Could you find every line in the records below that contains the word "GRANADITA" and copy it?

BEGIN

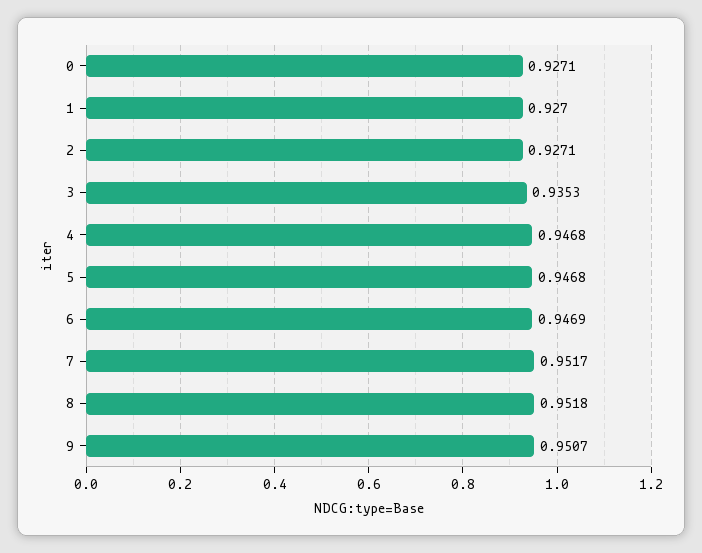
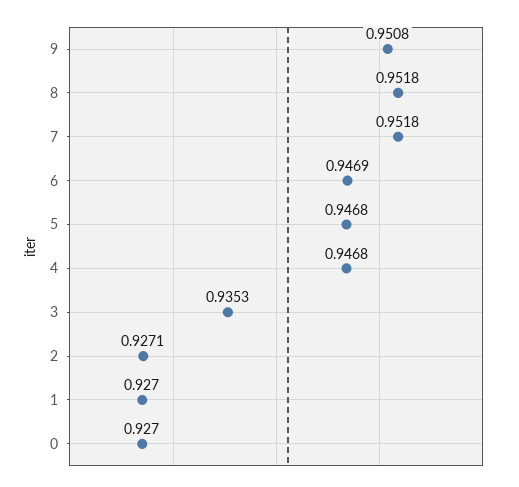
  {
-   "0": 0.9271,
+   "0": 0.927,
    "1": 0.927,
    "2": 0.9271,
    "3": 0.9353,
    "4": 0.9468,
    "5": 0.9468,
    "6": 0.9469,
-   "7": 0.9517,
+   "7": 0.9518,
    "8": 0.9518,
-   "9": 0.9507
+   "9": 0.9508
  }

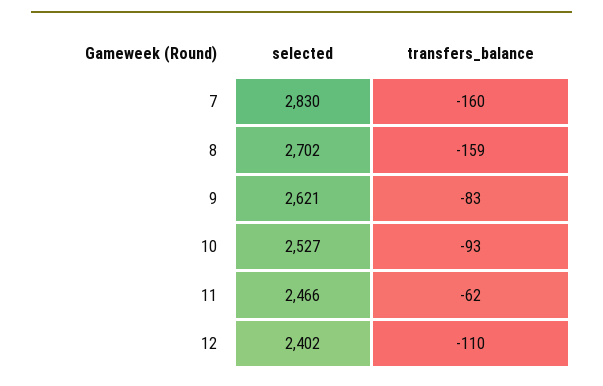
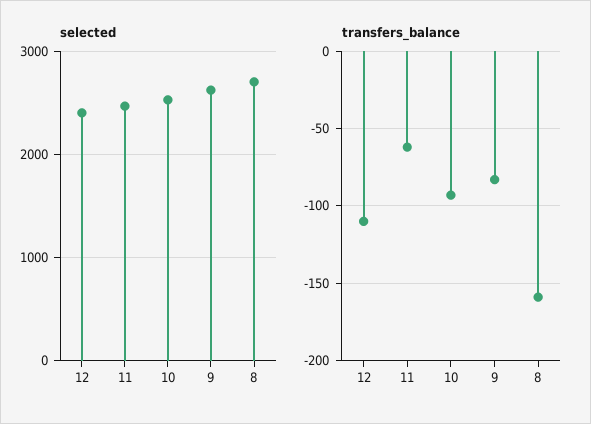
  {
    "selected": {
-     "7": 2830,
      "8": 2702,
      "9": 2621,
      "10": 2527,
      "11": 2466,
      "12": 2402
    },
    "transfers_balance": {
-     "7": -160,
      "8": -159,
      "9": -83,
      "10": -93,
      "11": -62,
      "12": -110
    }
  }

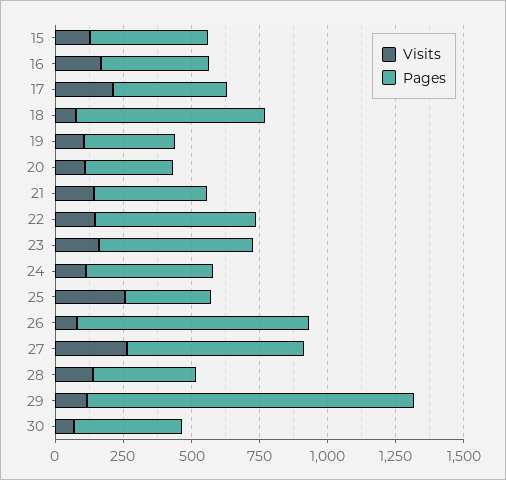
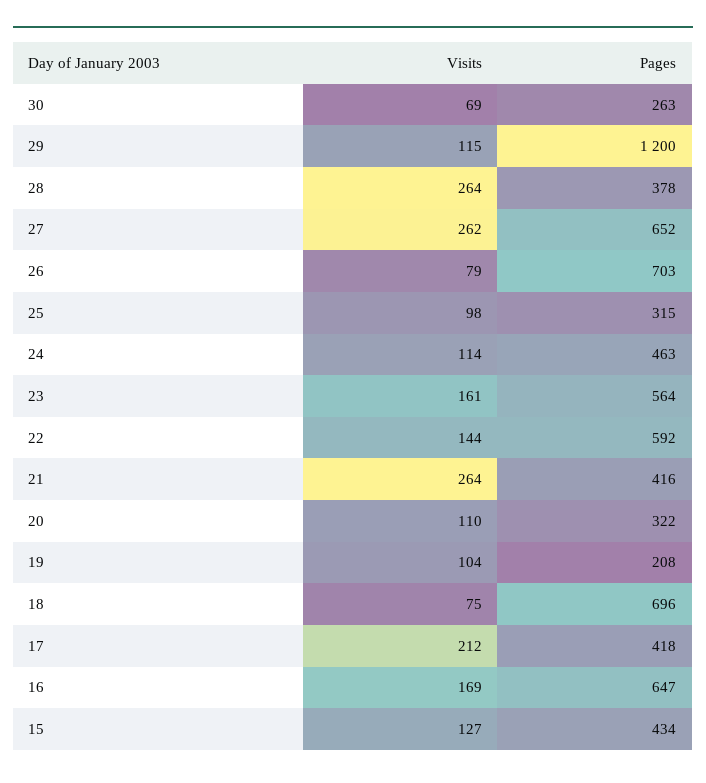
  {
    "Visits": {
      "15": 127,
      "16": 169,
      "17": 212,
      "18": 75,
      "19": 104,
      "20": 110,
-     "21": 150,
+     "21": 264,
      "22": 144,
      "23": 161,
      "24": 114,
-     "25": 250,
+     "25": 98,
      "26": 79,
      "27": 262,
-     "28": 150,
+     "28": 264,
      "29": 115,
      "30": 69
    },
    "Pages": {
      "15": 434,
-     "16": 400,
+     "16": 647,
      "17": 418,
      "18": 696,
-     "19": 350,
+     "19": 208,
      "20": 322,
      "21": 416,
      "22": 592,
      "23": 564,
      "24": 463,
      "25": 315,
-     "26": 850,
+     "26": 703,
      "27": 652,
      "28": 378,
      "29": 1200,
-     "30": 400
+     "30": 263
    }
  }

END
BEGIN

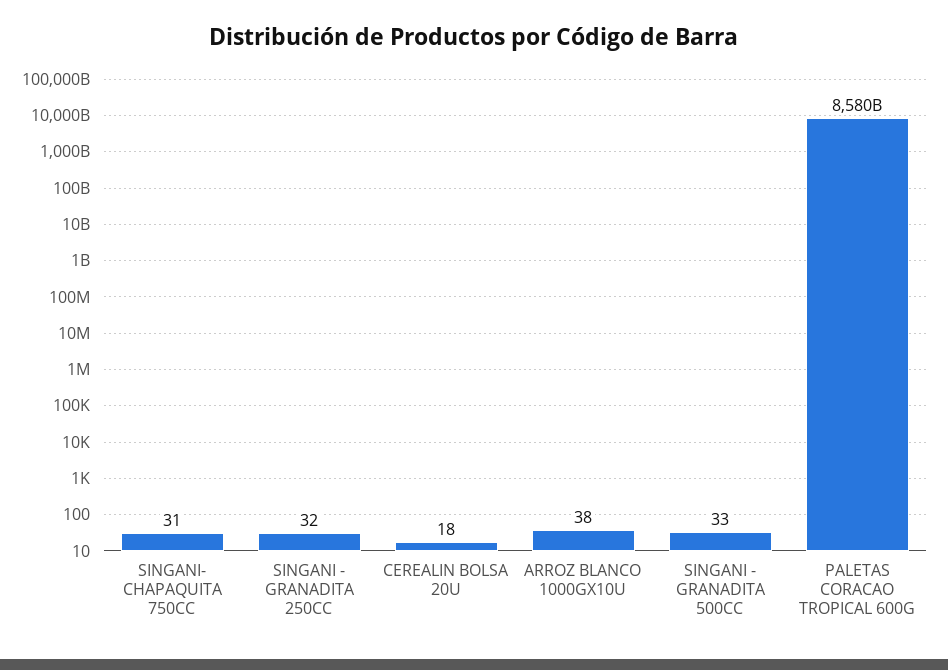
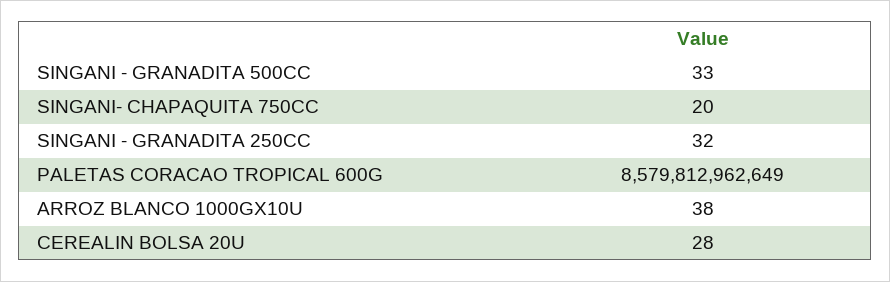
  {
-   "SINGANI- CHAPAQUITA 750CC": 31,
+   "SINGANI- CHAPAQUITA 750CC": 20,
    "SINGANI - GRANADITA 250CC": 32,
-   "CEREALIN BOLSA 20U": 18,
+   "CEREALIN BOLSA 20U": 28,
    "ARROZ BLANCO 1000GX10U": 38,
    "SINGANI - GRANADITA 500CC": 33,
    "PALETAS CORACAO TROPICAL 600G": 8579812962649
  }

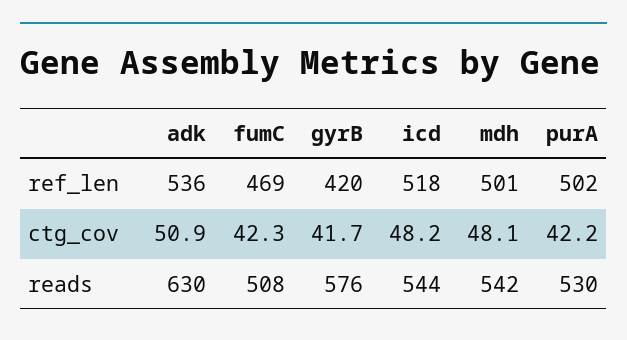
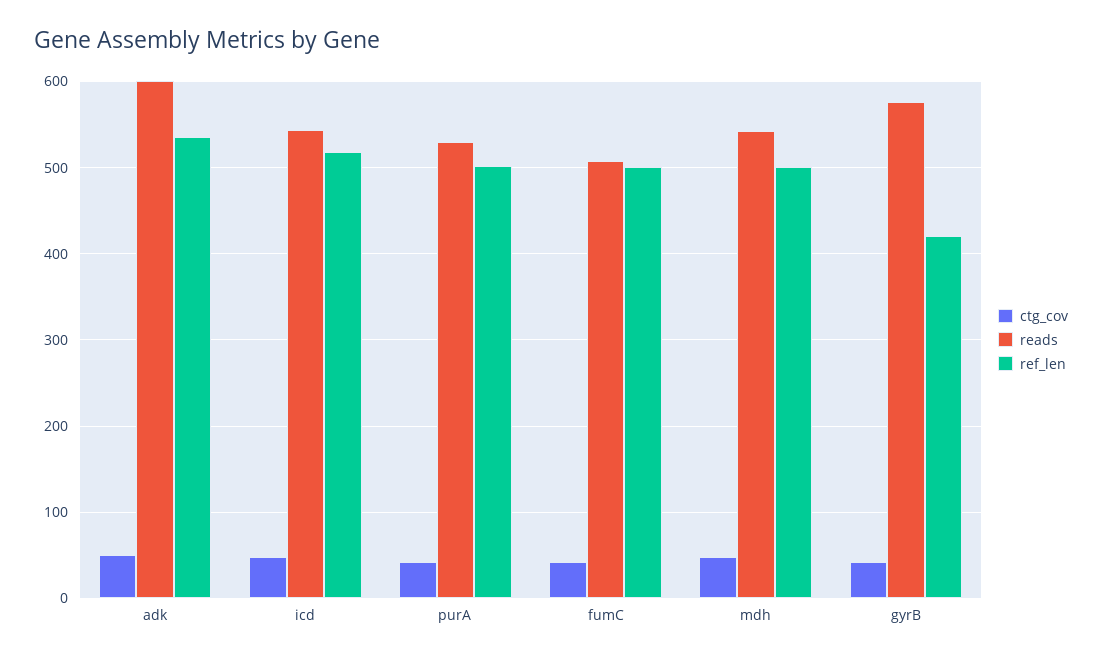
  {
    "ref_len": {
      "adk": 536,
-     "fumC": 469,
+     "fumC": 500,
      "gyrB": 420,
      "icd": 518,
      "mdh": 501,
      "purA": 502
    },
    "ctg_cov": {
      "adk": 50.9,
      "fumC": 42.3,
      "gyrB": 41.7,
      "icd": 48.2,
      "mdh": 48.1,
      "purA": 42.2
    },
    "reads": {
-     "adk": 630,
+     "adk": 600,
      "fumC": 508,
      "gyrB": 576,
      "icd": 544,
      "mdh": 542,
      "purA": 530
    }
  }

END

Reply to the task -
    "SINGANI - GRANADITA 250CC": 32,
    "SINGANI - GRANADITA 500CC": 33,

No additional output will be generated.